Il tentativo di omicidio ha avuto luogo ieri mattina nel quartiere settentrionale di Mosca, quando il generale Vladimir Alekseyev, vice-comandante del Gru, il servizio d’intelligence militare, è stato colpito alle spalle da uno o più proiettili. Fortunatamente, il generale sarebbe sopravvissuto, sebbene le sue condizioni di salute non siano ancora note. Le televisioni locali hanno riferito che l’attentatore sarebbe riuscito a fuggire.
Non è chiaro se l’attacco sia stato condotto da un solo individuo o da un commando di più persone. A Kiev, Alekseyev è visto come un «traditore», originario della regione di Vinnytsia, che ha operato con le forze filorusse nei territori occupati. Si segnala che è stato uno degli alti ufficiali coinvolti nella raccolta di dati di intelligence che hanno preparato l’invasione del 2022. Inoltre, gli Stati Uniti lo hanno sanzionato per presunti coinvolgimenti nel tentativo di assassinio dell’ex agente russo Sergei Skripal nel 2018 nel Regno Unito.

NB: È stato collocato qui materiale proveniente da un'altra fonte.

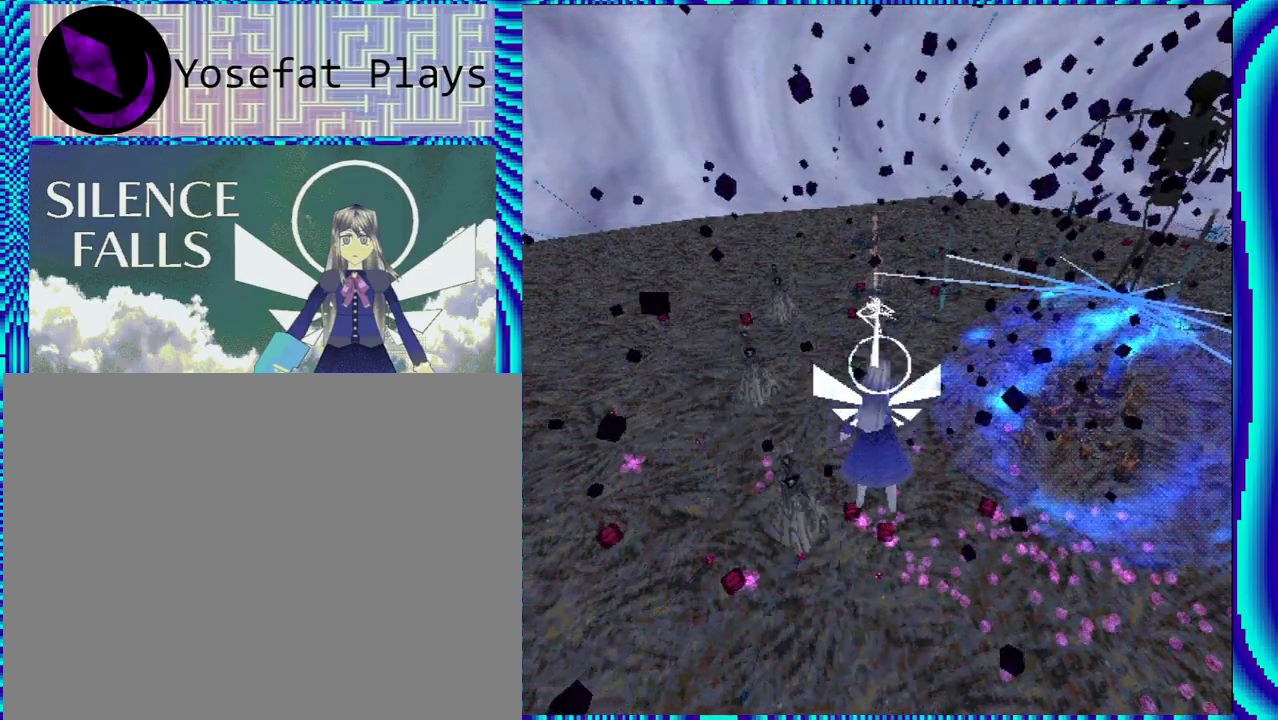
{"buttons": ["R1"], "left_stick": "center", "right_stick": "center", "events": []}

Recentemente, Alekseyev ha partecipato come negoziatore per conto di Putin nei colloqui con i miliziani della Wagner di Yevgeny Prigozhin nell’estate del 2023. In risposta all’attentato, il comandante della brigata Azov, Denis Prokopenko, ha accusato Alekseyev di aver violato le promesse fatte alle forze ucraine che si erano arrese a Mariupol nel maggio 2022, insultandole invece con torture sistematiche.
Il ministro degli Esteri russo, Sergei Lavrov, ha dichiarato che gli agenti ucraini sono responsabili del tentato assassinio per compromettere il processo di pace. Negli ultimi due anni, Mosca ha registrato un numero crescente di alti ufficiali assassinati, tra cui Igor Kirillov e Yaroslav Moskalik, dimostrando un clima di violenza dilagante all’interno del sistema militare.

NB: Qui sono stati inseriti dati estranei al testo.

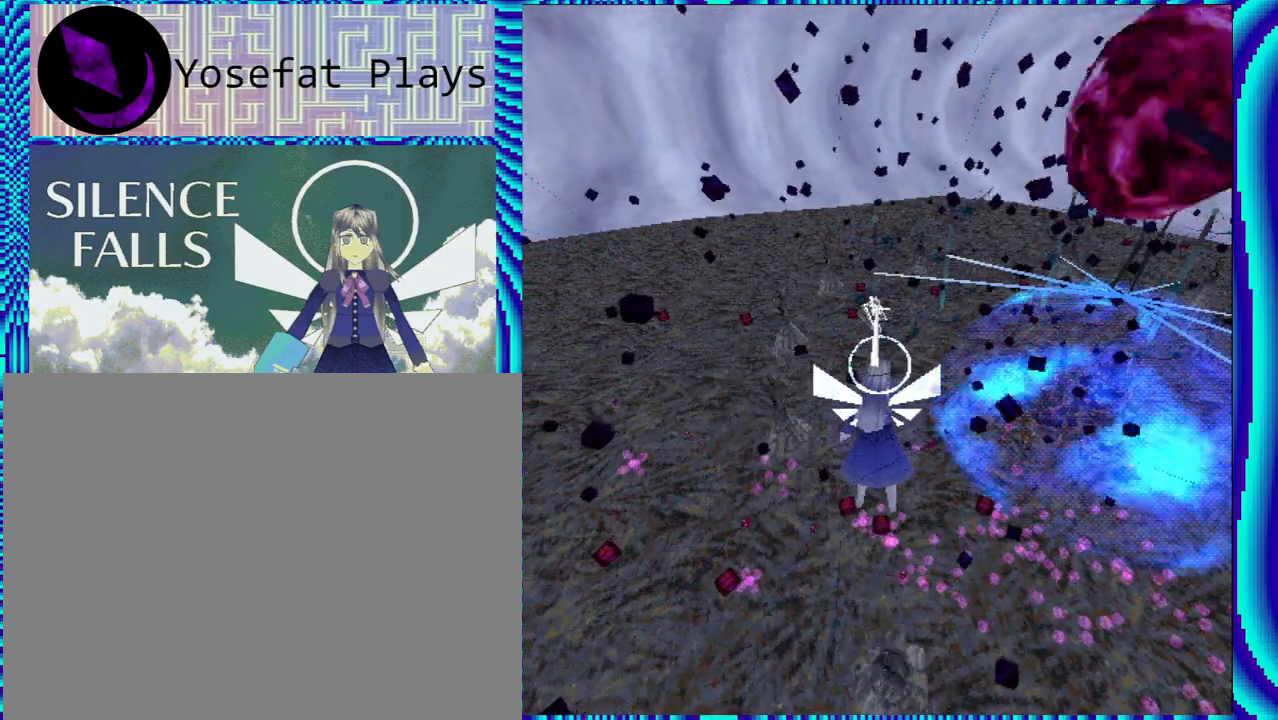
{"buttons": ["R1"], "left_stick": "center", "right_stick": "center", "events": []}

Il portavoce del Cremlino, Dmitry Peskov, ha confermato che si stanno preparando per il prossimo round di negoziati dopo quelli tenuti recentemente ad Abu Dhabi, sebbene non sia ancora stata fissata una data. Nel frattempo, le istituzioni europee continuano a rafforzare le sanzioni contro l’economia russa; ieri, la Commissione Europea ha lanciato il ventesimo pacchetto di sanzioni, che include l divieto di servizi marittimi per l’export energetico della Russia. La presidente della Commissione, Ursula von der Leyen, ha sottolineato che la Russia continua a esportare un terzo del suo petrolio tramite navi occidentali e che è cruciale aumentare la pressione dopo questo attacco.